This loop continues until termination criteria are met.


2. Operator Application#

Operators act on fields in a defined sequence or composition:

  • diffusion smooths scalar and vector fields
  • alignment drives directional coherence
  • coupling links fields across layers
  • resonance activation triggers envelope dynamics
  • decay stabilizes the system

Operator composition may be linear, nonlinear, or gated by resonance conditions.


3. Time Integration#

The substrate supports multiple integration schemes:

  • explicit Euler (rapid prototyping)
  • Runge–Kutta (higher stability)
  • semi-implicit methods (stiff operators)

Timestep selection respects stability constraints such as CFL conditions.


4. Boundary Conditions#

Boundary handlers enforce:

  • Dirichlet conditions (fixed values)
  • Neumann conditions (fixed gradients)
  • periodic boundaries (looped domains)
  • custom experimental boundaries (e.g., rotating-frame transforms)

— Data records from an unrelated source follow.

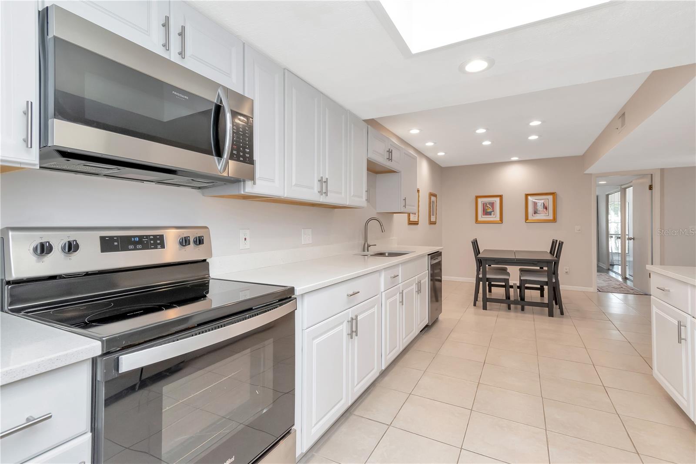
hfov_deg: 95.0
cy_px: 232
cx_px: 348
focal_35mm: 16
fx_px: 319
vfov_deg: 72.0
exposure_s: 1/40
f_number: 9
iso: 800
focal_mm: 11
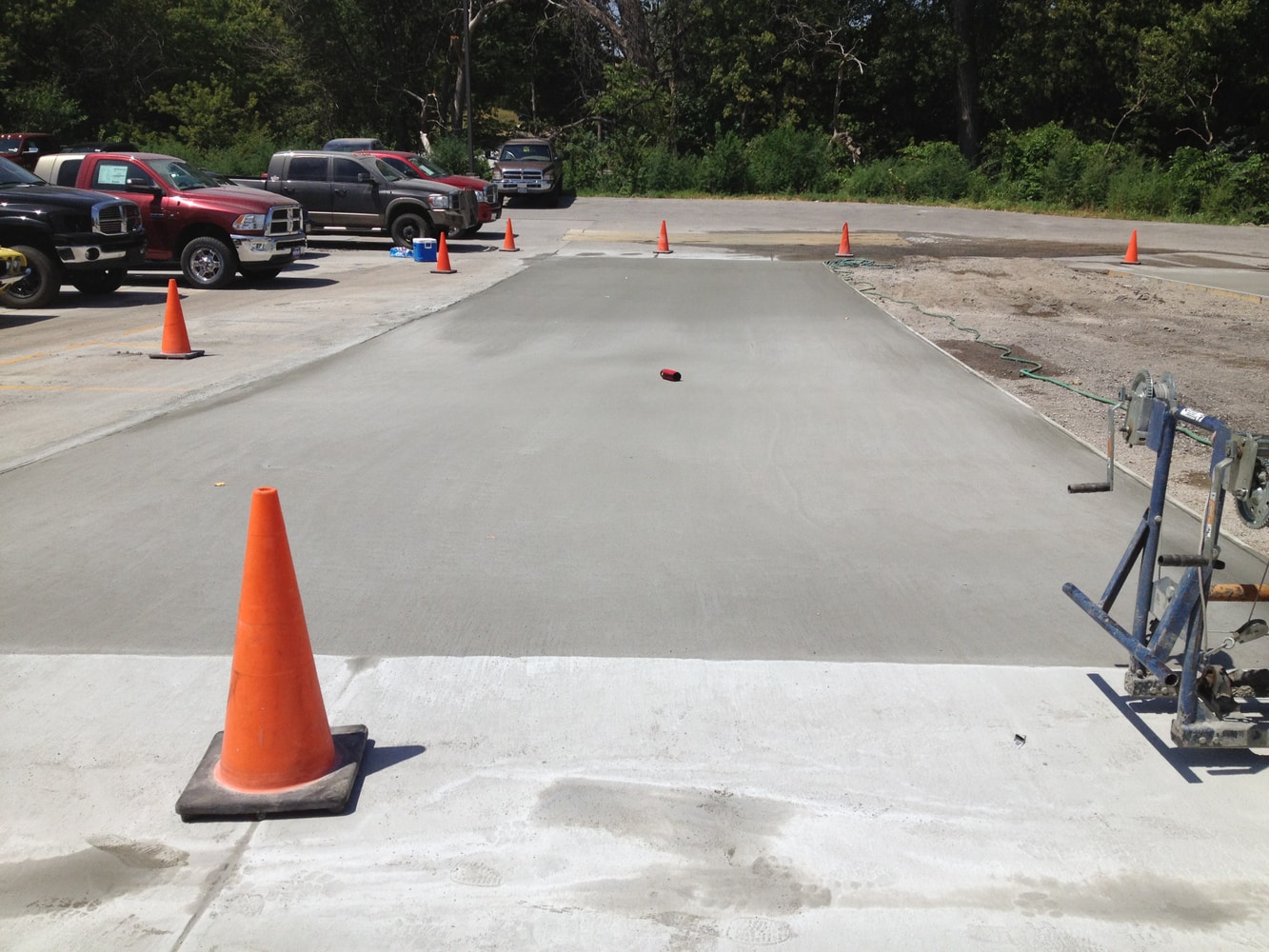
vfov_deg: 40.7
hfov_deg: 52.6
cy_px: 476
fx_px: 1283
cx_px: 634
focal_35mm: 35
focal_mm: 4.28
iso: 64
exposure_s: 1/3460
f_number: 2.4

Boundaries are applied after operator updates to maintain physical consistency.


5. Stability and Control#

Stability is maintained through:

  • damping
  • normalization
  • resonance envelope clipping
  • timestep adaptivity

These mechanisms prevent runaway growth and ensure coherent evolution.


6. Emergent Behavior#

Dynamic interactions among fields and operators can produce:

  • coherent resonance pockets
  • rotating or oscillatory patterns
  • alignment waves
  • paradox-class responses

These emergent structures are central to the substrate’s expressive power.